■ Trecho do documento:
************

GERAL

Já estamos com os bárbaros dentro de casa

Valéria Ochôa / Publicado em 7 de outubro de 1997

Coronel do Exército na Reserva, administrador de empresas, Altino Berthier Brasil passou mais de dez anos de sua vida estudando e descobrindo a Amazônia. Nesta entrevista, o ex-docente do magistério militar em Porto Alegre fala desta experiência, relata os desastres que presenciou e faz uma avaliação da situação da maior floresta do mundo.

Em 1972, o coronel-professor Altino Berthier Brasil recebeu a incumbência de fundar o Colégio Militar de Manaus. Saiu da capital gaúcha com a idéia de retornar o quanto antes e a qualquer custo. Afinal, este paranaense, nascido na cidade de Palmas, estava “enraizado” em Porto Alegre e já no final da carreira militar. Sem falar que, como ele mesmo diz, a “Amazônia era o fim do mundo”. Os planos mudaram. Logo apaixonou-se pelo “mundo verde”, seus índios e seu povo. Cumprida a tarefa, pediu passagem para a Reserva e passou aos estudos da Amazônia, que lhe renderam vários títulos de reconhecimento. Caso do Diploma de Honra ao Mérito do Instituto Nacional de Pesquisa da Amazônia – por sua dedicação ao desenvolvimento científico da área pan-amazônica.Também, sete livros. O pajé da beira da estrada (EST,1986), por exemplo, conta a história de seu contato com os índios Waimiri-Atroari, hoje quase extintos, e Desbravadores do rio Amazonas (Posenato Arte e Cultura, 1996), no qual relata sua experiência de reconstituir a histórica epopéia de Pizarro/Orellana, que redundou com a descoberta do rio Amazonas, em fevereiro de 1542. De volta ao Rio Grande do Sul, dez anos depois, Berthier desdobra-se em palestras, seminários e cursos para contar o que viu e viveu na Amazônia. “Que um dia tive o atrevimento de chamar de fim de mundo”, reconsidera. “Ela é uma herança e uma responsabilidade. Ela é um ato de amor. Mais do que projetos, mais do que Ciência, a Amazônia precisa da consciência dos brasileiros”, convoca em suas obras.

Extra Classe – Como foi o seu primeiro contato com a Amazônia?
Altino Berthier Brasil – Até certo modo foi despreocupado, porque eu não tinha uma noção do que era. Para mim, a Amazônia era uma realidade como a África, a Índia. Quando cheguei, constatei que os estrangeiros conheciam tudo sobre a Amazônia. Estavam estudando, inseridos nas pesquisas, na exploração. Me achei na obrigação de estudar também, de captar aquilo que significava a Amazônia para nós. No mesmo ano, depois de cumprida minha tarefa de organizar o Colégio Militar de Manaus, pedi passagem para a Reserva e passei a me debruçar sobre as questões da Amazônia.

EC – O que mais lhe chamou a atenção?

************

■ Tarefas propostas:
A) Com base na entrevista com Altino Berthier Brasil, responda:
(i) Em que ano ele recebeu a incumbência de fundar o Colégio Militar de Manaus?
(ii) Em que cidade ele nasceu?
(iii) Segundo a resposta à pergunta "Como foi o seu primeiro contato com a Amazônia?", o que ele constatou ao chegar?
B) Liste, na ordem em que aparecem, todos os anos citados na entrevista com Altino Berthier Brasil.
O material não é necessário para realizar este exercício.

■ Material coletado:
************

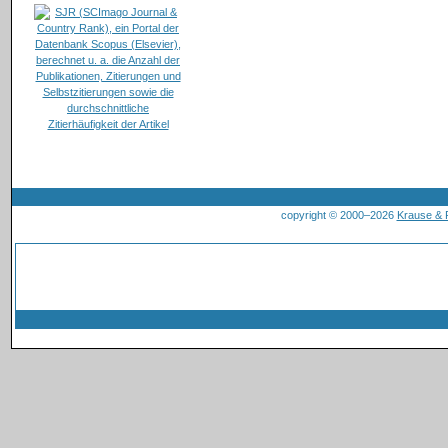
copyright © 2000–2026
Krause &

************

■ Respostas do exercício:
A)
(i) Em 1972.
(ii) Em Palmas.
(iii) Constatou que os estrangeiros conheciam tudo sobre a Amazônia.

B) 1997, 1972, 1986, 1996, 1542